Current system hand-offs, from point-of-use systems to ordering software, item master, EDI exchange and accounts payable systems, would all use only one number for each product. Clinicians would know that unique product identification is the key to getting new product in the system. This number would be generated by the supplier, specific to each packaging unit and updated in your system daily. Each ordering location would have a unique number recognizable to all suppliers. For this reason, orders would be clean, packaging would be correct, and ordering locations would be known to all. FDA recalls would use this same product identifier, so you could get daily recall updates. Alarms at locations receiving faulty product for the previous few months would go off and alert clinicians to avoid using them.

Outside the hospital
Let’s talk about our world external to the hospital. Currently we try to manage proliferating medical device SKUs by nailing down exclusive contracts with suppliers selected through negotiation or bidding procedures. We think by identifying spend in large buckets, we can get attention from suppliers so they will reduce prices with the promise of committed volumes. We try to limit our supplier base to rationalize our logistics and information flow to reduce total costs.

Group purchasing organizations help us consolidate volumes beyond the four walls, and distributors manage inventory to keep our holding costs down. Some of us hope when all these organizations work together in perfect harmony, with all interests perfectly aligned to hospital priorities, products will be of the highest quality, at the lowest cost and routinely available. Others of us try to manage large parts of the external supply chain process on our own to reduce the number of players who may be adding costs and uncertainty to the equation.

No matter how we choose to manage our external world today, I would bet all of us spend considerable resources making sure all data files are correctly loaded into various systems in a timely manner. Many systems use their own product identifiers, so mismatch frequently occurs. If we fail to match product files, product information and pricing is guaranteed to be inaccurate, payments are delayed, and credit posting lengthy. Because product usage information is nearly invisible to suppliers, they must guess at needed manufacturing volumes, so overstocking of some items and stock-outs of others is common. This misery leads to unhappy clinicians and is wildly expensive when taken as a whole.
How will unique identifiers change the ground rules for this side of the equation? Again, I ask you to imagine that standard identifiers are in place. The obvious rationalization of file transfer already described as an enhancement to our internal processes will impact the external processes as well.
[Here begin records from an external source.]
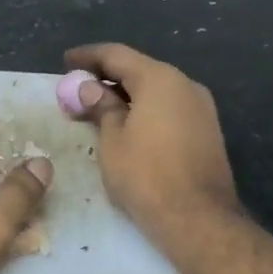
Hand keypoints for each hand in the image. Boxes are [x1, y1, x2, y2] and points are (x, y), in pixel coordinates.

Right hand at [64, 43, 242, 256]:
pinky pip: (168, 108)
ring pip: (155, 90)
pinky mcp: (206, 130)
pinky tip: (126, 125)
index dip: (88, 56)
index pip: (117, 55)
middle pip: (139, 70)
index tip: (65, 62)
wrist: (198, 218)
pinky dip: (144, 109)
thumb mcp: (112, 139)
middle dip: (106, 77)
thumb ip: (101, 107)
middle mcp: (185, 84)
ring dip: (125, 95)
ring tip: (97, 109)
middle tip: (77, 90)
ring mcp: (201, 108)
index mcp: (159, 79)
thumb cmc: (146, 175)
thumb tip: (89, 88)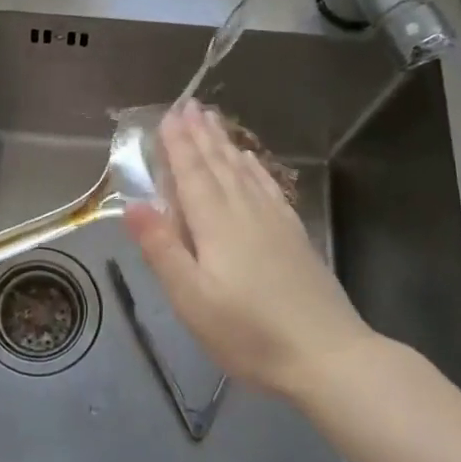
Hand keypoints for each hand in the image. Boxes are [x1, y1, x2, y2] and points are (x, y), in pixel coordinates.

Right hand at [125, 101, 376, 401]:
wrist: (328, 356)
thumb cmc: (248, 333)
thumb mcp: (191, 299)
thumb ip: (162, 249)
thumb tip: (132, 204)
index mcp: (216, 224)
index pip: (191, 173)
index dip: (178, 144)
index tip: (168, 115)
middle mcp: (245, 211)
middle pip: (218, 164)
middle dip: (200, 134)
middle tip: (189, 105)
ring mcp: (275, 221)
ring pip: (244, 171)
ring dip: (225, 144)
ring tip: (213, 121)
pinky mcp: (294, 235)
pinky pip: (269, 187)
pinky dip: (254, 168)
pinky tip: (252, 163)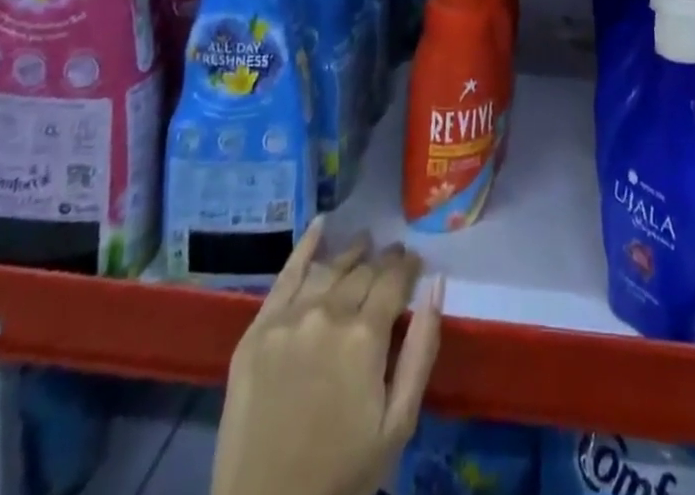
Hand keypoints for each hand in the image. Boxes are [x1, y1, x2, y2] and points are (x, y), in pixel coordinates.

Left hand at [212, 220, 444, 494]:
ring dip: (350, 254)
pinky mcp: (257, 330)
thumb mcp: (398, 424)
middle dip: (382, 261)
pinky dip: (306, 246)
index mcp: (365, 336)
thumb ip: (422, 350)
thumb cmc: (342, 474)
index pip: (394, 280)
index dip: (407, 266)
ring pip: (329, 269)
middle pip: (362, 272)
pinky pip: (285, 275)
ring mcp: (288, 319)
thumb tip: (437, 285)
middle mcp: (327, 314)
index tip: (415, 262)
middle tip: (392, 256)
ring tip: (364, 244)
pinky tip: (321, 225)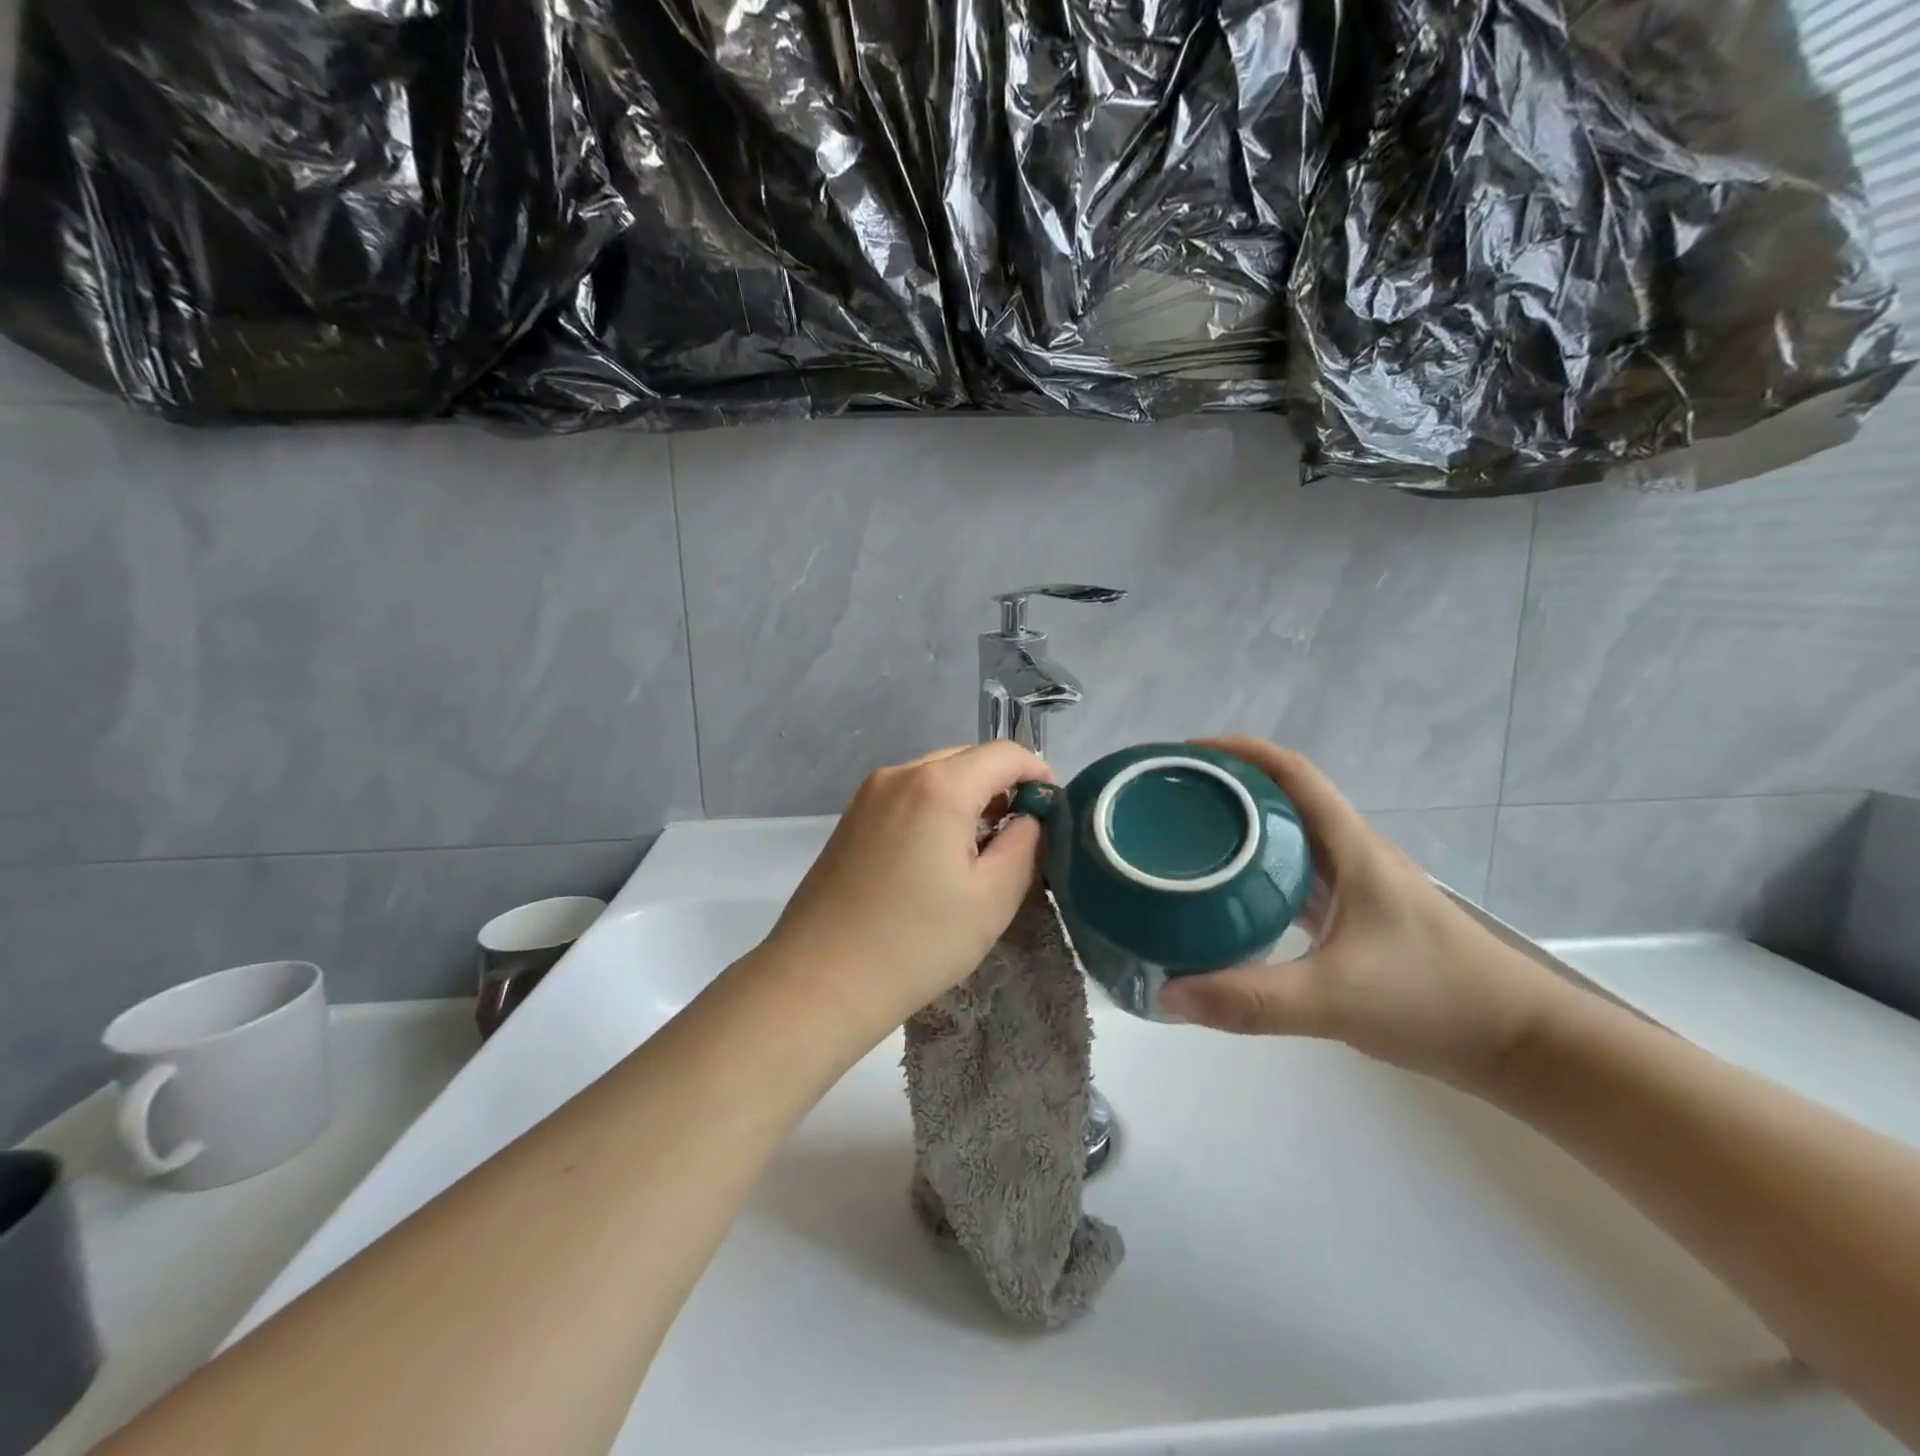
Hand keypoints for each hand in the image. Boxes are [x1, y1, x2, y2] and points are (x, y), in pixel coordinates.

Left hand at [757, 742, 1052, 1037]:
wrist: (821, 980)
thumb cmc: (917, 942)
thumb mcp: (992, 898)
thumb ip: (1025, 845)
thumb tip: (1030, 818)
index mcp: (938, 786)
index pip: (1005, 753)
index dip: (1038, 773)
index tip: (1055, 810)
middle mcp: (900, 774)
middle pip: (968, 759)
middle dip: (1002, 786)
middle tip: (1021, 836)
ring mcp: (869, 794)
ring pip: (936, 775)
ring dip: (969, 798)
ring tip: (982, 849)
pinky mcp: (851, 818)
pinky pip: (908, 795)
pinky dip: (936, 809)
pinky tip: (938, 855)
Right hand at [1158, 737, 1566, 1088]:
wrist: (1523, 1044)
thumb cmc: (1436, 1001)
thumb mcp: (1334, 1000)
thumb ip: (1250, 999)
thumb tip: (1169, 992)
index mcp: (1352, 849)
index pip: (1293, 774)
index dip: (1240, 752)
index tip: (1187, 753)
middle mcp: (1353, 855)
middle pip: (1285, 800)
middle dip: (1229, 788)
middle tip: (1172, 800)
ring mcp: (1358, 888)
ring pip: (1291, 839)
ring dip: (1244, 830)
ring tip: (1189, 840)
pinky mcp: (1359, 918)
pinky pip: (1298, 878)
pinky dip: (1261, 873)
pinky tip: (1231, 897)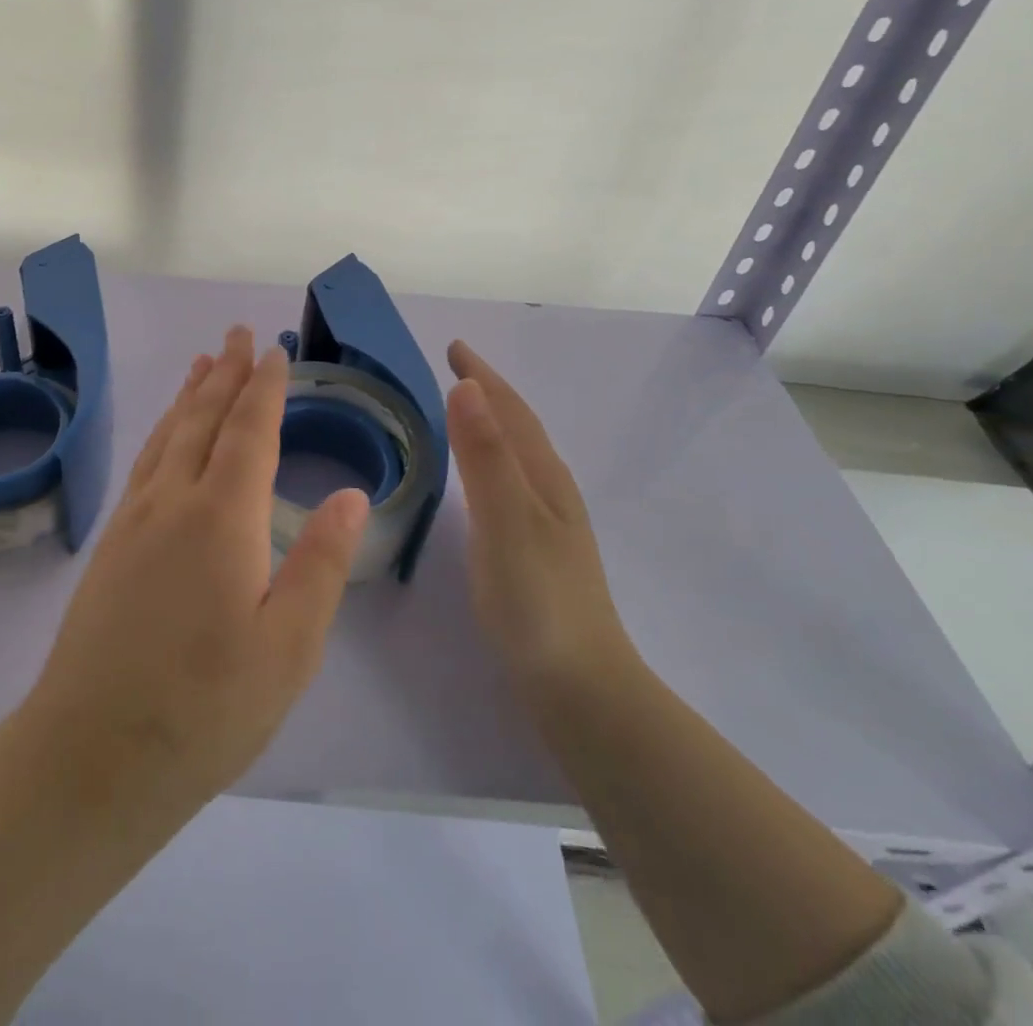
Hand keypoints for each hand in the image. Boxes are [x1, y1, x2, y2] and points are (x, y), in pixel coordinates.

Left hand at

In addition to this change, the unique product identifier will facilitate a new direct path of information from the bedside to the supplier. This communication will mimic the supply chains of other industries, including fast-moving consumer goods and groceries. For the first time, the demand side of the supply chain will be allowed to really work in healthcare. This change will reduce the guesswork for suppliers and allow negotiations around the products that are really important to clinicians. Maybe your contracting practice will change to focus on selective product lines from more suppliers. When your supply identifiers are linked through the electronic health record to your billing operation and to large research data bases, where varying patient outcomes can be studied relative to product usage, everyone will have more visibility into what products are most beneficial to patients.

Pie in the sky? Maybe so, but what a sad commentary it would be to say we couldn’t work for a better world because we were too distracted by trying to perfect the chaotic practices of today.

Rosalind Parkinson is administrative director, materiel systems, The Ohio State University Medical Center, Columbus, Ohio.